(Data entries)
+++

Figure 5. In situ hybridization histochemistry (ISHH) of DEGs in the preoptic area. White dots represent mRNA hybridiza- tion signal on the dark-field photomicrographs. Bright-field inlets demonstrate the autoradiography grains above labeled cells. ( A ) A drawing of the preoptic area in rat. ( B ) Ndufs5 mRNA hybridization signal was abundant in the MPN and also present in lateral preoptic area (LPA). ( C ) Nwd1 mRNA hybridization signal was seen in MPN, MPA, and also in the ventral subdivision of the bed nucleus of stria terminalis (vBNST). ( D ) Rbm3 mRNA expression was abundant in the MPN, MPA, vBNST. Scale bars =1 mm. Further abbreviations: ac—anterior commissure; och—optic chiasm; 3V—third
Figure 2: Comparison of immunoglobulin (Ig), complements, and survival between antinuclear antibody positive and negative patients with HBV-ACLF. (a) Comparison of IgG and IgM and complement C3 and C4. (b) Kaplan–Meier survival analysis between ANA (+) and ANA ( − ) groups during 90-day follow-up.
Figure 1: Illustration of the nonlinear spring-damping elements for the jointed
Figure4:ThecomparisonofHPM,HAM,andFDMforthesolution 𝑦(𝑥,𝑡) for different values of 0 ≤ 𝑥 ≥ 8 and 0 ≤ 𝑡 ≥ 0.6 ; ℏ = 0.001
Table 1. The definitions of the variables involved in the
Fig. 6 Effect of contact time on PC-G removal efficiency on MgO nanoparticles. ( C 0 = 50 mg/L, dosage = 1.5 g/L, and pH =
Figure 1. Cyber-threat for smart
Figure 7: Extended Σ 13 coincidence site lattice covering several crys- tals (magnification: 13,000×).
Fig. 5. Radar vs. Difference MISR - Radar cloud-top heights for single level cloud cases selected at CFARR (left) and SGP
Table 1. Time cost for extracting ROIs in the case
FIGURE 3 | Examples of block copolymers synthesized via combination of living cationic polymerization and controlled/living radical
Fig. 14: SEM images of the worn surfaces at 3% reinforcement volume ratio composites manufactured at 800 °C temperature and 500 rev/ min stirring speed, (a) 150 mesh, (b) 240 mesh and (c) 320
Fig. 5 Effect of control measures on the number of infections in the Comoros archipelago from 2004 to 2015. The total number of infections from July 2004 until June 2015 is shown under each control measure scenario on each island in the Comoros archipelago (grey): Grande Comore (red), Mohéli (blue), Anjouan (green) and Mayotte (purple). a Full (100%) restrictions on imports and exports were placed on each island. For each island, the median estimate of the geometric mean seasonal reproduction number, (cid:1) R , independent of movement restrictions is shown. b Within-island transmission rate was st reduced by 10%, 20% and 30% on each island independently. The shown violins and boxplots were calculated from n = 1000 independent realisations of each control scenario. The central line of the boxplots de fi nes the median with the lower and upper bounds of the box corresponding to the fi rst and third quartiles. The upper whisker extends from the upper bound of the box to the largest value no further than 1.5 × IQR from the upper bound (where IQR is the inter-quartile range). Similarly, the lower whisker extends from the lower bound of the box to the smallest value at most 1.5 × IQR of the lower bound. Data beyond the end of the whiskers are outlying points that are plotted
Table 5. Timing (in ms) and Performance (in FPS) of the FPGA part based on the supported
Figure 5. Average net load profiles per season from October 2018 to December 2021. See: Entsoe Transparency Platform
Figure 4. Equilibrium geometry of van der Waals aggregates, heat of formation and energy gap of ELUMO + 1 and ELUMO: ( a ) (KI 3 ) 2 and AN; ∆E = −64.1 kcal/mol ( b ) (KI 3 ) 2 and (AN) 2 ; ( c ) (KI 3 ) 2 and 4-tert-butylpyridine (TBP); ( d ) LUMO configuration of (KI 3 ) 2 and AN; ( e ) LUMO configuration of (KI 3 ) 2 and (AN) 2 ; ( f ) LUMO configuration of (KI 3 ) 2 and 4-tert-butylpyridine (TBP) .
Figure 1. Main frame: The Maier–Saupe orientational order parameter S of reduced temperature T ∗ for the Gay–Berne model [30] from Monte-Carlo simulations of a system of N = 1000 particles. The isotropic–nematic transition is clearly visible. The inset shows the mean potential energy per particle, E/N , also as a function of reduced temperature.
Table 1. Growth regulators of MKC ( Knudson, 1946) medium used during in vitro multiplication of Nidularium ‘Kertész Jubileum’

+++

■ TASK BRIEF: Your answer must be the lines above from the one containing "Figure 7: Extended" to the one containing "Fig. 14: SEM", both included, restated word for word.

■ EXERCISE ANSWER:
Figure 7: Extended Σ 13 coincidence site lattice covering several crys- tals (magnification: 13,000×).
Fig. 5. Radar vs. Difference MISR - Radar cloud-top heights for single level cloud cases selected at CFARR (left) and SGP
Table 1. Time cost for extracting ROIs in the case
FIGURE 3 | Examples of block copolymers synthesized via combination of living cationic polymerization and controlled/living radical
Fig. 14: SEM images of the worn surfaces at 3% reinforcement volume ratio composites manufactured at 800 °C temperature and 500 rev/ min stirring speed, (a) 150 mesh, (b) 240 mesh and (c) 320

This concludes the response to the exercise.